Ex-Skyworks Solutions Semiconductor Engineer Sentenced to 18 Months in Federal Prison for Committing Insider Trading
LOS ANGELES – A former semiconductor engineer was sentenced today to 18 months in federal prison for committing insider trading when he obtained his publicly traded employer’s non-public financial results without authorization and then illegally used the confidential information to purchase large amounts of stock prior to the information’s release.
Yuh-Yue Chen, 53, of Taiwan, was sentenced via videoconference by United States District Judge Percy Anderson, who also ordered Chen to pay a $6,000 fine. Chen pleaded guilty on October 1 to one count of securities fraud.

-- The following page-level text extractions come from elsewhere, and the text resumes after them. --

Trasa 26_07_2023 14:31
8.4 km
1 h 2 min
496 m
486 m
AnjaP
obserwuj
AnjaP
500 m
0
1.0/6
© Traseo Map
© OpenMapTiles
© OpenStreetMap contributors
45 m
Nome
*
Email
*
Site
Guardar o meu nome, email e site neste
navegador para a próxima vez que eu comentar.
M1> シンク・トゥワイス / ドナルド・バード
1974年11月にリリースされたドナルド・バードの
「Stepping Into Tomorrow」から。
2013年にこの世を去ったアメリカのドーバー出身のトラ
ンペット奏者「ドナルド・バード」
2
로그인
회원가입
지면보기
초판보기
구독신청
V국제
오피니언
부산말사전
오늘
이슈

Chen was an electrical engineer at Skyworks Solutions Inc., a publicly traded Woburn, Massachusetts-based semiconductor company with a branch office and design center in Irvine. During the spring and summer of 2014, Chen bought Skyworks stock and options based on confidential information not yet available to the public.
Specifically, Chen used his employee security badge to gain unauthorized access to the company’s restricted office area for the accounting and financial staff. Once inside, Chen went through the desks and work areas to find the company’s non-public earnings reports. Using this confidential information, Chen bought large amounts of Skyworks securities. Once Skyworks released its earnings reports to the public, Chen sold his Skyworks securities for a profit.

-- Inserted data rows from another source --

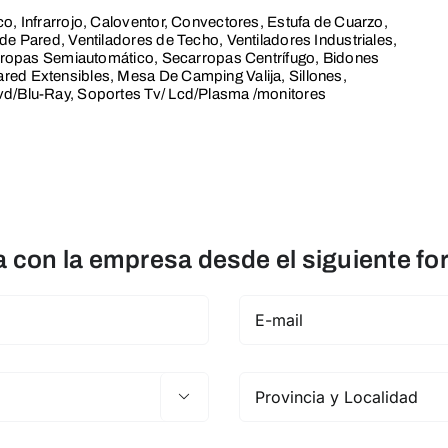
o, Infrarrojo, Caloventor, Convectores, Estufa de Cuarzo,
de Pared, Ventiladores de Techo, Ventiladores Industriales,
varropas Semiautomático, Secarropas Centrífugo, Bidones
ed Extensibles, Mesa De Camping Valija, Sillones,
vd/Blu-Ray, Soportes Tv/ Lcd/Plasma /monitores
con la empresa desde el siguiente fo
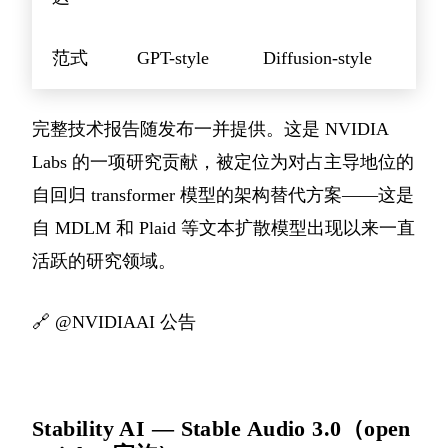
范式
GPT-style
Diffusion-style
完整技术报告随发布一并提供。这是 NVIDIA
Labs 的一项研究贡献，被定位为对占主导地位的
自回归 transformer 模型的架构替代方案——这是
自 MDLM 和 Plaid 等文本扩散模型出现以来一直
活跃的研究领域。
🔗
@NVIDIAAI 公告
Stability AI — Stable Audio 3.0（open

In September 2014, Chen left the United States for Taiwan five days after two Skyworks employees caught him rifling through company documents in the restricted accounting and finance office, according to court papers. Soon afterward, Skyworks fired him.

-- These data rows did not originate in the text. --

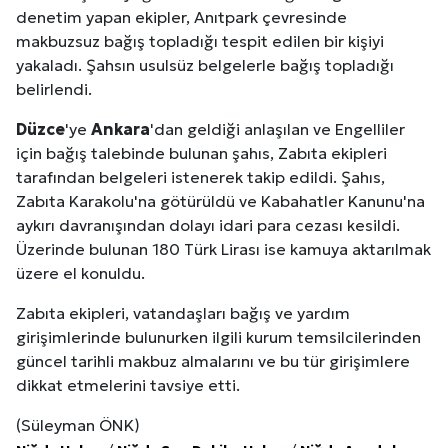
denetim yapan ekipler, Anıtpark çevresinde
makbuzsuz bağış topladığı tespit edilen bir kişiyi
yakaladı. Şahsın usulsüz belgelerle bağış topladığı
belirlendi.
Düzce
'ye
Ankara
'dan geldiği anlaşılan ve Engelliler
için bağış talebinde bulunan şahıs, Zabıta ekipleri
tarafından belgeleri istenerek takip edildi. Şahıs,
Zabıta Karakolu'na götürüldü ve Kabahatler Kanunu'na
aykırı davranışından dolayı idari para cezası kesildi.
Üzerinde bulunan 180 Türk Lirası ise kamuya aktarılmak
üzere el konuldu.
Zabıta ekipleri, vatandaşları bağış ve yardım
girişimlerinde bulunurken ilgili kurum temsilcilerinden
güncel tarihli makbuz almalarını ve bu tür girişimlere
dikkat etmelerini tavsiye etti.
(Süleyman ÖNK)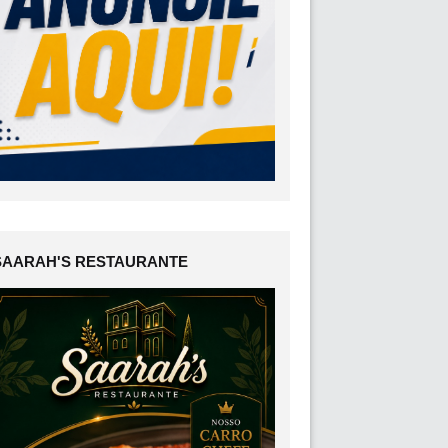
SAARAH'S RESTAURANTE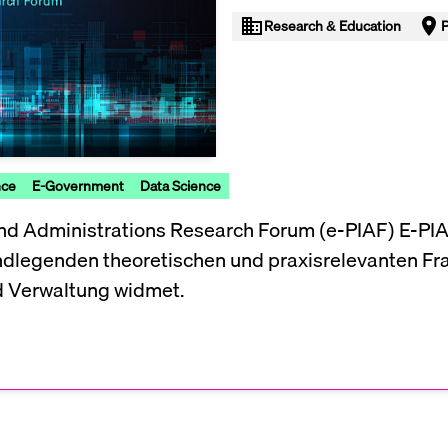
Research & Education
P
nce
E-Government
Data Science
 and Administrations Research Forum (e-PIAF) E-PIAF
rundlegenden theoretischen und praxisrelevanten 
nd Verwaltung widmet.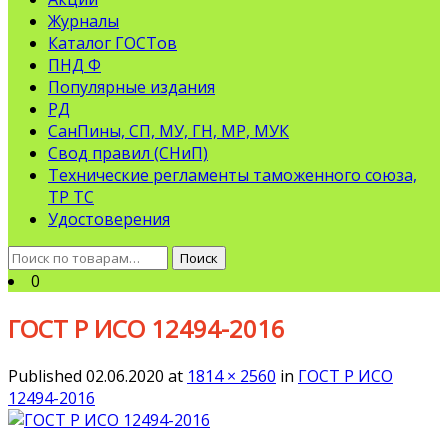
Журналы
Каталог ГОСТов
ПНД Ф
Популярные издания
РД
СанПины, СП, МУ, ГН, МР, МУК
Свод правил (СНиП)
Технические регламенты таможенного союза,
ТР ТС
Удостоверения
Искать:
Поиск
0
ГОСТ Р ИСО 12494-2016
Published
02.06.2020
at
1814 × 2560
in
ГОСТ Р ИСО
12494-2016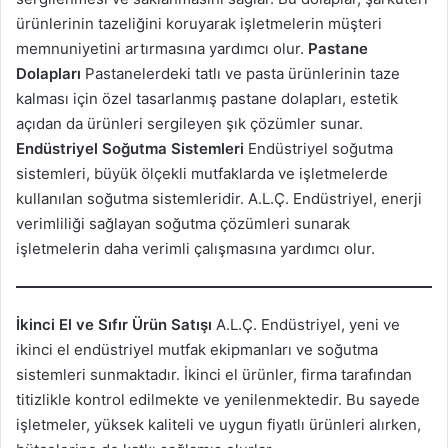
ürünlerinin tazeliğini koruyarak işletmelerin müşteri
memnuniyetini artırmasına yardımcı olur.
Pastane
Dolapları
Pastanelerdeki tatlı ve pasta ürünlerinin taze
kalması için özel tasarlanmış pastane dolapları, estetik
açıdan da ürünleri sergileyen şık çözümler sunar.
Endüstriyel Soğutma Sistemleri
Endüstriyel soğutma
sistemleri, büyük ölçekli mutfaklarda ve işletmelerde
kullanılan soğutma sistemleridir. A.L.Ç. Endüstriyel, enerji
verimliliği sağlayan soğutma çözümleri sunarak
işletmelerin daha verimli çalışmasına yardımcı olur.
İkinci El ve Sıfır Ürün Satışı
A.L.Ç. Endüstriyel, yeni ve
ikinci el endüstriyel mutfak ekipmanları ve soğutma
sistemleri sunmaktadır. İkinci el ürünler, firma tarafından
titizlikle kontrol edilmekte ve yenilenmektedir. Bu sayede
işletmeler, yüksek kaliteli ve uygun fiyatlı ürünleri alırken,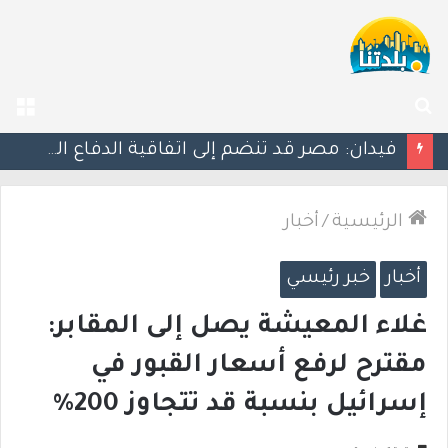
بحث
الق
عن
ليلة دامية: إصابة معلّم مدرسة بإطلاق نار في جت المثلث ورجل بجروح خطيرة في كابول
الرئيسية
/
أخبار
أخبار
خبر رئيسي
غلاء المعيشة يصل إلى المقابر:
مقترح لرفع أسعار القبور في
إسرائيل بنسبة قد تتجاوز 200%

Through this insider trading scheme, Chen received more than $700,000 in illegal profit.
In a lawsuit brought by the Securities and Exchange Commission, Chen was ordered to pay a $739,959 judgment to the SEC stemming from his insider trading scheme while he was employed at Skyworks Solutions.
In March 2019, law enforcement interviewed Chen at Los Angeles International Airport, where he admitted to committing insider trading, according to court documents.
The FBI investigated this matter.
Assistant United States Attorney Jennifer L. Waier of the Santa Ana Branch Office prosecuted this case.